Василий Михеевич хорошо знал сколько, но так, для приличия спросил.

— Десятину.

— Я думал, что еще прихватил на стороне ты.

— Где уж, Василий Михеевич, прихватить.

— Э парень, худо…

— Когда не худо… так ведь чего же станешь делать?

— Э-э! А то вот разве, золотой мой, мне уж, что ль, дать тебе лошадку? Пра-а!

Николай в ту же секунду повалился в ноги Василию Михеевичу и, встав, начал вытирать слезы. На таком уж мокром месте глаза у него были устроены.

— Поблюдешь, чать, лошаденку-то?

— Ну-у…

— То-то. Дать разве? Так, видно, вот что, золотой мой, ты вот мне десятинки две вспаши, что ль, да и бери с богом… Ась?

Смутился Николай: поспешил он кланяться в ноги. Больно уж и дорого пашня придет ему, да вряд ли и поспеть все с осени: три десятины без малого — потерпит ли время? Но назад уж неловко Николаю.

— А как не успею?

— Ну, сколько успеешь, — остальное до весны.

— Думай, — сказала мужу Авдотья, в упор смотря на него.

Хотел было Николай растолковать ей, да неловко перед Василием Михеевичем.

— Так же сидеть будешь, — уговаривал Василий Михеевич.

Посмотрел своими ошалелыми глазами куда-то в сторону Николай и говорит:

— Ну, так что?

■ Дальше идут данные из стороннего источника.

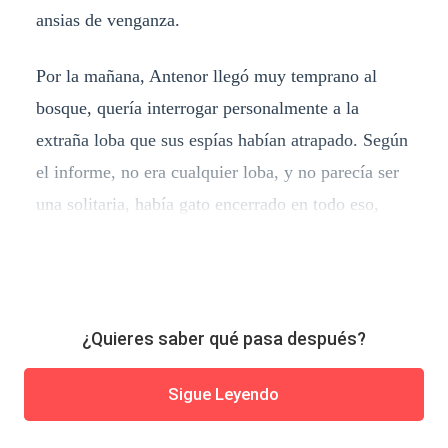
ansias de venganza.
Por la mañana, Antenor llegó muy temprano al
bosque, quería interrogar personalmente a la
extraña loba que sus espías habían atrapado. Según
el informe, no era cualquier loba, y no parecía ser
una solitaria, había gato encerrado en todo eso,
¿Quieres saber qué pasa después?
Sigue Leyendo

Ладно, видно.

— Ну, вот и спасибо тебе, золотой мой. Чем так-то вести время, и тебе и мне польза. С пашней и ты будешь.

— Этак…

— Я так ладил было, чтоб ноне и в поле тебе.

— Ноне не соберусь…

— А?

— Да вот, надумал забор чинить.

— И то! А то вот что: забор-то уж по-после починишь?

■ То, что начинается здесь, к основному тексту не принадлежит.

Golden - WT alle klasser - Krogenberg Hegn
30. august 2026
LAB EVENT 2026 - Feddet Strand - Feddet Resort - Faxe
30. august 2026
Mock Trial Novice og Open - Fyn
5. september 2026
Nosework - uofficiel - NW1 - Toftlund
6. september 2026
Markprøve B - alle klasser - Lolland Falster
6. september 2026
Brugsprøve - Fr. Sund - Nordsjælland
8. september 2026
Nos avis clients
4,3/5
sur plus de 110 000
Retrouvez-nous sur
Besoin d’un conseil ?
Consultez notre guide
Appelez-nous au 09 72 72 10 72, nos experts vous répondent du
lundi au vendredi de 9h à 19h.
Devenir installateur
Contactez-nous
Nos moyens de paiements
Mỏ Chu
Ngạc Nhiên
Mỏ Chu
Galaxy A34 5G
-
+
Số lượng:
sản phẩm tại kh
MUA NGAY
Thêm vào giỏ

— По-после разве починить.

— Этак… Время придет, все так же на печи только валяться.

— Известно.

— Пра-а, золотой мой. А сегодня, гляди, без малого полдесятины вспахал бы еще.

— Когда не вспахать.

— О?

— Идти, что ль? В поле, видно, кони?

— В поле, золотой мой, в поле: и я бы с тобой заодно пошел.

Посмотрел Николай на Авдотью.

— Ну, так чего? — ответила ему Авдотья.

— Идти надо.

— О? Ну так сбирайся, золотой мой, а я вот на хлебник только загляну… молотьбой раскинулся… Везде дело идет… духом тебя нагоню.

— Ладно…

Добрый час прошел еще, однако, пока собрался Николай, пока тулуп надел да краюху хлеба засунул за пазуху и высокий, сгорбленный, зашагал, наконец, по дороге. Идет да своими придавленными глазами водит весело по сторонам: и у него, как у богатеев, с осени, господь даст, поспеет пашня. Осенняя пашня как-никак поиначе вешней. Не уродит ли господь…


Рада и Авдотья, что как-нибудь дело сошлось: хоть надеяться станут теперь. На радостях захотелось побаловать себя вареной картошкой, уж и так от хлеба да луку перегорело нутро. Подумала Авдотья, подумала, да и затопила печку.

Только горшок поставила с водой, а Матрена в двери.

— Ты что это?

Стыдно стало Авдотье за свое баловство.

— Да вот, тетенька, картошки захотелось горяченькой.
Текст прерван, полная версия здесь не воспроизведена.